Source passage -
========

The grand jury has charged others than those named in the instant superseding indictment in this methamphetamine trafficking conspiracy. The conspiracy is alleged to have occurred from on or about June 15, 2008 to the date of the superseding indictment, April 7, 2010. A total of 30 defendants, including the seven presently charged in this case, have been indicted. Of those 30, at least 17 have entered guilty pleas. One defendant has proceeded to trial and been found guilty. Four defendants, including two in this case, remain fugitives.
Defendant Molina has filed the following motions: (1) motion for bill of particulars; (2) motion for disclosure of grand jury transcripts and minutes; (3) motion for identification of expert witness; (4) motion to exclude co-conspirators' testimonial statements; (5) motion to disclose identities and personal information regarding confidential informants; (6) motion forJames hearing; (7) motion to prohibit government from approaching him; and (8) motion for adequate court facilities. At oral argument, defendant Molina indicated that the court could consider the following motions on the briefs that have been submitted: (1) motion for identification of expert witness; (2) motion to exclude co-conspirators' testimonial statements; (3) motion to prohibit government from approaching him; and (4) motion for adequate court facilities. Defendant Figuero-Banuelos has filed a motion to dismiss. Defendant Rubio has filed a motion to dismiss or, in the alternative, motion for bill of particulars. The government has filed a motion to amend/correct the superseding indictment.
The court shall consider the pretrial motions filed by the defendants as directed at the superseding indictment because the superseding indictment has not changed any of the issues raised by the defendants in their motions. See United States v. Bazuaye, 2004 WL 784835 at *5 (S.D.N.Y. 2004), aff'd, 2008 WL 1813244 (2nd Cir. 2008) ("The filing of a superseding indictment does not have an effect on the pretrial motions filed on the original indictment unless the district court has ruled that the superseding indictment moots the pending motions.") (citation and internal quotation marks omitted). The court notes that only defendant Rubio filed a motion after the filing of the superseding indictment.

========

Supplied material -
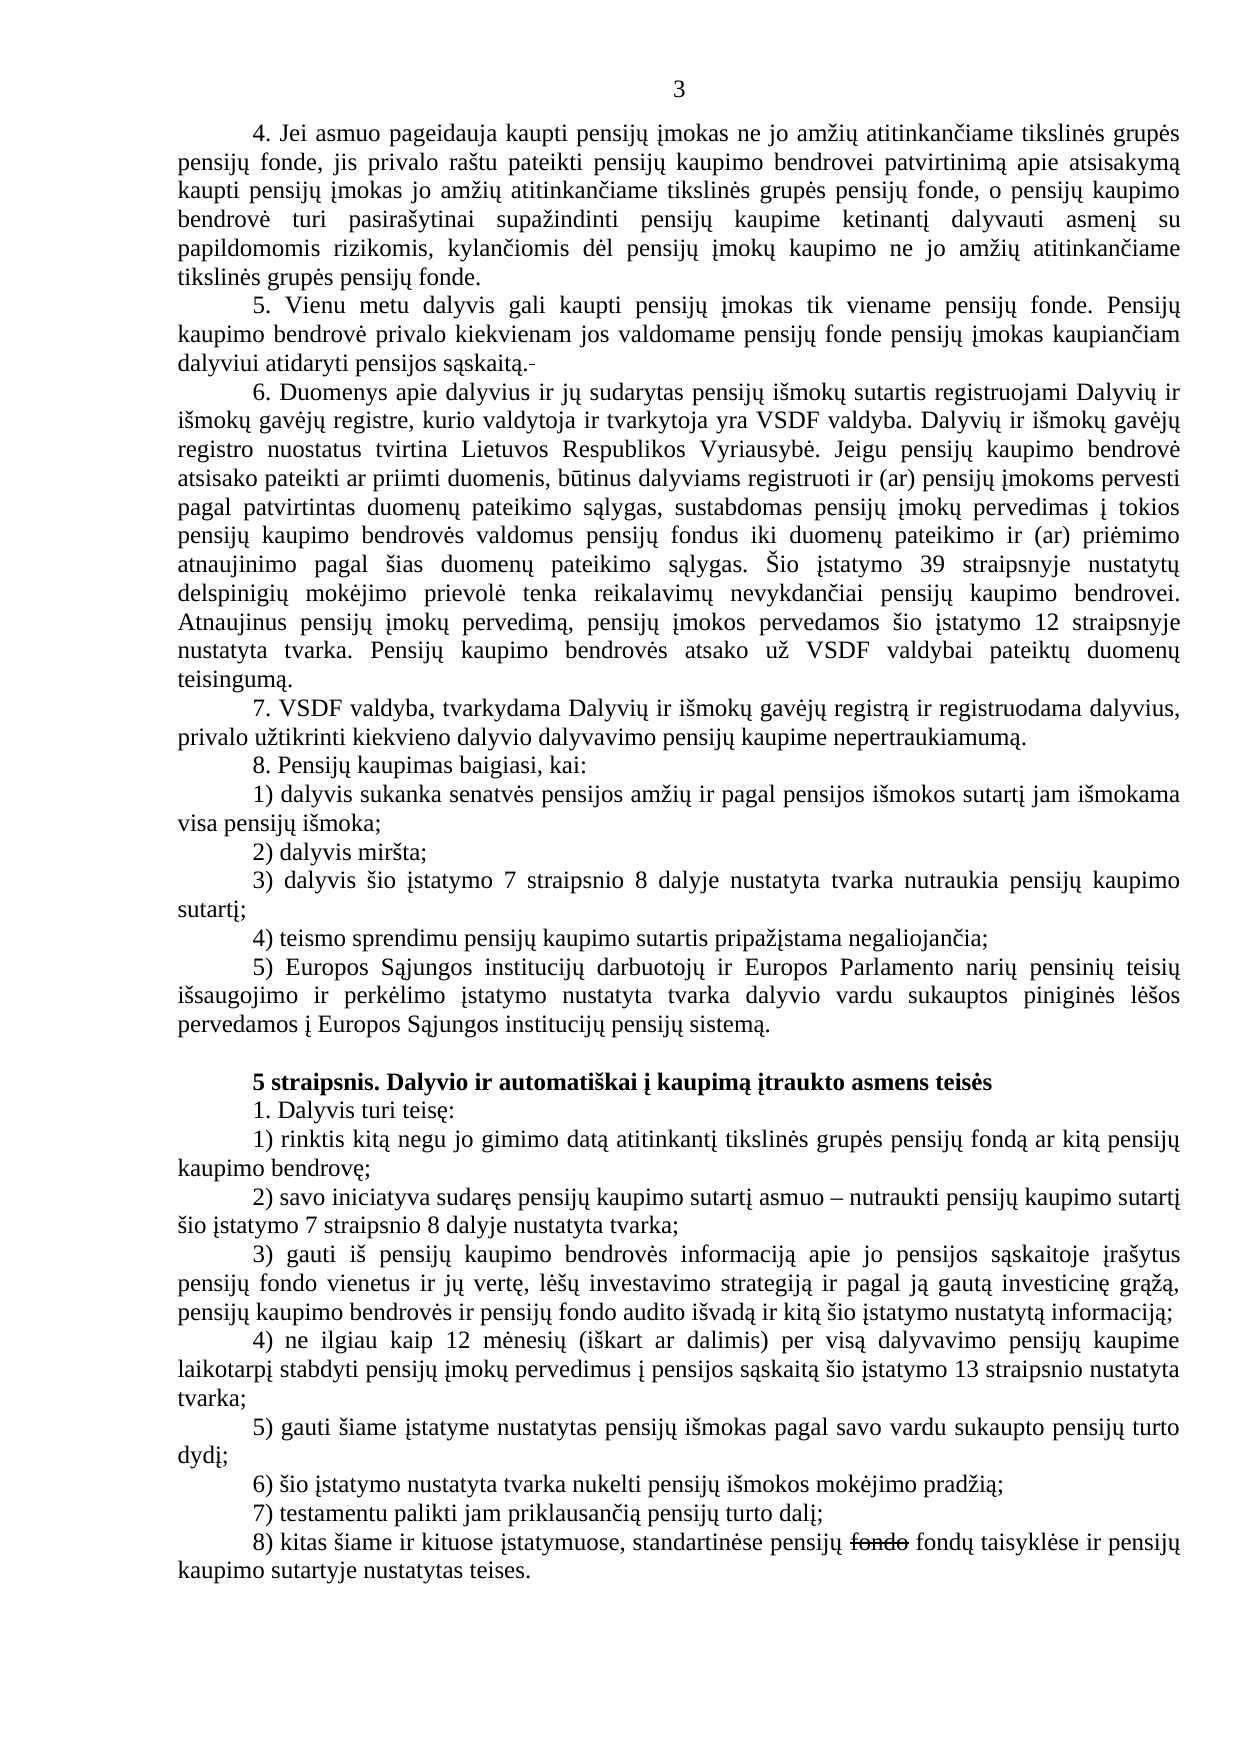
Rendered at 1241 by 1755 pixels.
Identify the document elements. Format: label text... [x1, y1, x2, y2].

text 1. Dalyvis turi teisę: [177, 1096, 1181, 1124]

========

Your tasks -
1. Reproduce the stretch of the court opinion excerpt on pretrial motions from "The court shall" through "of the superseding indictment.".
2. Pick up the court opinion excerpt on pretrial motions after its final sentence and carry it forward.
The lines are separate material, apart from the court opinion excerpt on pretrial motions.

Results by task -
1.
The court shall consider the pretrial motions filed by the defendants as directed at the superseding indictment because the superseding indictment has not changed any of the issues raised by the defendants in their motions. See United States v. Bazuaye, 2004 WL 784835 at *5 (S.D.N.Y. 2004), aff'd, 2008 WL 1813244 (2nd Cir. 2008) ("The filing of a superseding indictment does not have an effect on the pretrial motions filed on the original indictment unless the district court has ruled that the superseding indictment moots the pending motions.") (citation and internal quotation marks omitted). The court notes that only defendant Rubio filed a motion after the filing of the superseding indictment.

2.
MOTION TO AMEND/CORRECT INDICTMENT (Doc. # 146) — Government
The government seeks to amend Count 62 of the superseding indictment by interlineation. The government notes that, in Count 62, the grand jury charges the defendants with possession of firearms in furtherance of a drug trafficking crime in violation of 18 U.S.C. § 924(c)(1)(A). The government further notes that the drug trafficking crime noted is alleged to be the one charged in "Count 62" of the superseding indictment. The government suggests that this is a typographical error and it should refer to "Count 61." None of the defendants filed a response to the government's motion. At oral argument, defendants Molina and Figuero-Banuelos raised objections to the government's motion. Defendant Figuero-Banuelos argued, without citing to any support or authority, that the government should not be allowed to amend the superseding indictment because the proposed change was an essential element of the offense charged in Count 62.
Substantive amendments to an indictment can only be made by the grand jury. United States v. Cook, 745 F.2d 1311, 1316 (10th Cir. 1984). However, the court may amend an indictment concerning matters of form, including typographical errors. Id.
The error noted by the government is clearly a typographical error that can be corrected by interlineation. Accordingly, this motion shall be granted. The court shall direct the clerk to amend Count 62 by interlineation to change the language from "as alleged in Count 62 herein" to "as alleged in Count 61 herein." MOTION TO DISMISS (Doc. # 100) — Figuero-Banuelos
The defendant seeks to dismiss the indictment based upon the Speedy Trial Act(STA), 18 U.S.C. §§ 3161 et seq. He contends that seventy days have passed since his arraignment and he has filed no pretrial motions and has not joined in the pretrial motions of his defendants. The government contends there has been no STA violation because the delay in this case that is attributable to one defendant is applicable to all co-defendants.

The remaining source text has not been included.